### Task to carry out
All lines of the material that contain "Delta" must be copied out.

### Data provided

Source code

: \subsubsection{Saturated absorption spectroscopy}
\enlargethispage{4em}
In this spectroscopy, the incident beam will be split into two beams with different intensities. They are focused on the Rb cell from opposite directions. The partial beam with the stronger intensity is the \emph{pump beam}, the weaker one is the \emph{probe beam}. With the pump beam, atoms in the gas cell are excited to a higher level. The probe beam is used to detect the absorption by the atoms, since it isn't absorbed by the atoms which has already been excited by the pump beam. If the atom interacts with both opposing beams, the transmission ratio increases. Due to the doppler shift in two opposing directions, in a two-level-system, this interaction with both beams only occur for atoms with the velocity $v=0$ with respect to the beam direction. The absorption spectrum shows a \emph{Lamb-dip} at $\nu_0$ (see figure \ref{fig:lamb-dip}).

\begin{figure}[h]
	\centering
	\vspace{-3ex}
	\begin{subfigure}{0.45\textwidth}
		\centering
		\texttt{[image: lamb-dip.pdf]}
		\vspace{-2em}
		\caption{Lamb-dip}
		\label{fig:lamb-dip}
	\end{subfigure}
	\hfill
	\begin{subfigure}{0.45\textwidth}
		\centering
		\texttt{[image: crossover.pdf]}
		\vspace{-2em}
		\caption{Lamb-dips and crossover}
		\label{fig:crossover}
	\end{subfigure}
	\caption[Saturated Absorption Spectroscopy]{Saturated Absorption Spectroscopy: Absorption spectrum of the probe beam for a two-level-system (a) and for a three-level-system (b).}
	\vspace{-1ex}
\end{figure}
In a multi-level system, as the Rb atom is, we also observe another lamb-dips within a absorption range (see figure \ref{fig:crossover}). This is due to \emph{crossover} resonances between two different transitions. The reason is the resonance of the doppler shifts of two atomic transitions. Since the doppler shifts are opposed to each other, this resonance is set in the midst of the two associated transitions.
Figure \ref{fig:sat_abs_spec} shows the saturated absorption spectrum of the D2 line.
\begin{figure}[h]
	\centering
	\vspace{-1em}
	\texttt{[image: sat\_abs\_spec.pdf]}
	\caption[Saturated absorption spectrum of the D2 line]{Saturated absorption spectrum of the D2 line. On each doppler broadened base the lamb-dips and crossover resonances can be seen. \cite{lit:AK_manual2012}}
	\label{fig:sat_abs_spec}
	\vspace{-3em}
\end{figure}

==

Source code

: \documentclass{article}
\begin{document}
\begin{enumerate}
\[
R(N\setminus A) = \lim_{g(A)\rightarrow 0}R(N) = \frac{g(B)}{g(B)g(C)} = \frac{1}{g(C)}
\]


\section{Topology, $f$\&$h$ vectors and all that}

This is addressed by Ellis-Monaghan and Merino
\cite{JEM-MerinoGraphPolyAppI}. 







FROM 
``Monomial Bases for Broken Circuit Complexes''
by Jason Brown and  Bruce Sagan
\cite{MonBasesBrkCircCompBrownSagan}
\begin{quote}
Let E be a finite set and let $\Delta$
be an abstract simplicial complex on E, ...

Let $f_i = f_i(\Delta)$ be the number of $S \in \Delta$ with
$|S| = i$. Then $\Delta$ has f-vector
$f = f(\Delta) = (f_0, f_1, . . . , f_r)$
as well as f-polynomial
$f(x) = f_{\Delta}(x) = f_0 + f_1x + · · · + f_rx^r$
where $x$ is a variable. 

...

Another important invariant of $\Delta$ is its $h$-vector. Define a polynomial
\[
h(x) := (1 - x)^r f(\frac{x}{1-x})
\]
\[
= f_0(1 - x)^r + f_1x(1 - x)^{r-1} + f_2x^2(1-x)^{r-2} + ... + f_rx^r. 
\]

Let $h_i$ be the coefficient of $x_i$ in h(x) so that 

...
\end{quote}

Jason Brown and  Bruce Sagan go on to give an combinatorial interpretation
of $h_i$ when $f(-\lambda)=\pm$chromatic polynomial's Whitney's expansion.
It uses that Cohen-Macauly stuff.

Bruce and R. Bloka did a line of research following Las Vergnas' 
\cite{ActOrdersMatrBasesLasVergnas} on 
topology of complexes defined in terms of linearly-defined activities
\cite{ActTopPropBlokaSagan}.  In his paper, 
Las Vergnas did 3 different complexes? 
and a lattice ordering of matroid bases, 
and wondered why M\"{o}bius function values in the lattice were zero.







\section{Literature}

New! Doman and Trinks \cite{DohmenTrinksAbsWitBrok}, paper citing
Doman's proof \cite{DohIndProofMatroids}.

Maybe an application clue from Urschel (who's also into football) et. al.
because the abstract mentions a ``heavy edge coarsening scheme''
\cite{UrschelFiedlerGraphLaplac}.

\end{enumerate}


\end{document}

---

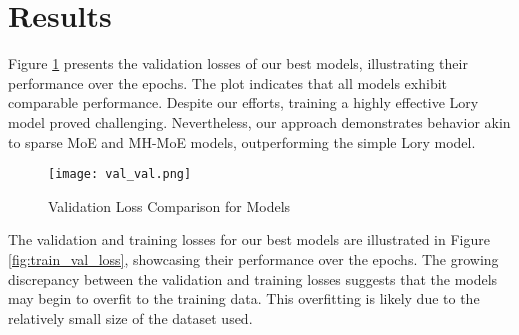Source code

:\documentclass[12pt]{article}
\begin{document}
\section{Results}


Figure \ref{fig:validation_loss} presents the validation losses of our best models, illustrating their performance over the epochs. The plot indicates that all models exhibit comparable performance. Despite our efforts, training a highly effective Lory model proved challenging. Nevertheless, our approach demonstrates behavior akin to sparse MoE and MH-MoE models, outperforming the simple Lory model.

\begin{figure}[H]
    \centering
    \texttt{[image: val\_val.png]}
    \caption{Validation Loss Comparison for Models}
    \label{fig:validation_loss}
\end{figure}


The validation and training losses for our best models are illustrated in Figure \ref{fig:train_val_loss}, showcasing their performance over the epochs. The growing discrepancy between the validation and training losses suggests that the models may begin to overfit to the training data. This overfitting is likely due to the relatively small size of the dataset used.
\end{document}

### Expected answer
Let E be a finite set and let $\Delta$
Let $f_i = f_i(\Delta)$ be the number of $S \in \Delta$ with
$|S| = i$. Then $\Delta$ has f-vector
$f = f(\Delta) = (f_0, f_1, . . . , f_r)$
$f(x) = f_{\Delta}(x) = f_0 + f_1x + · · · + f_rx^r$
Another important invariant of $\Delta$ is its $h$-vector. Define a polynomial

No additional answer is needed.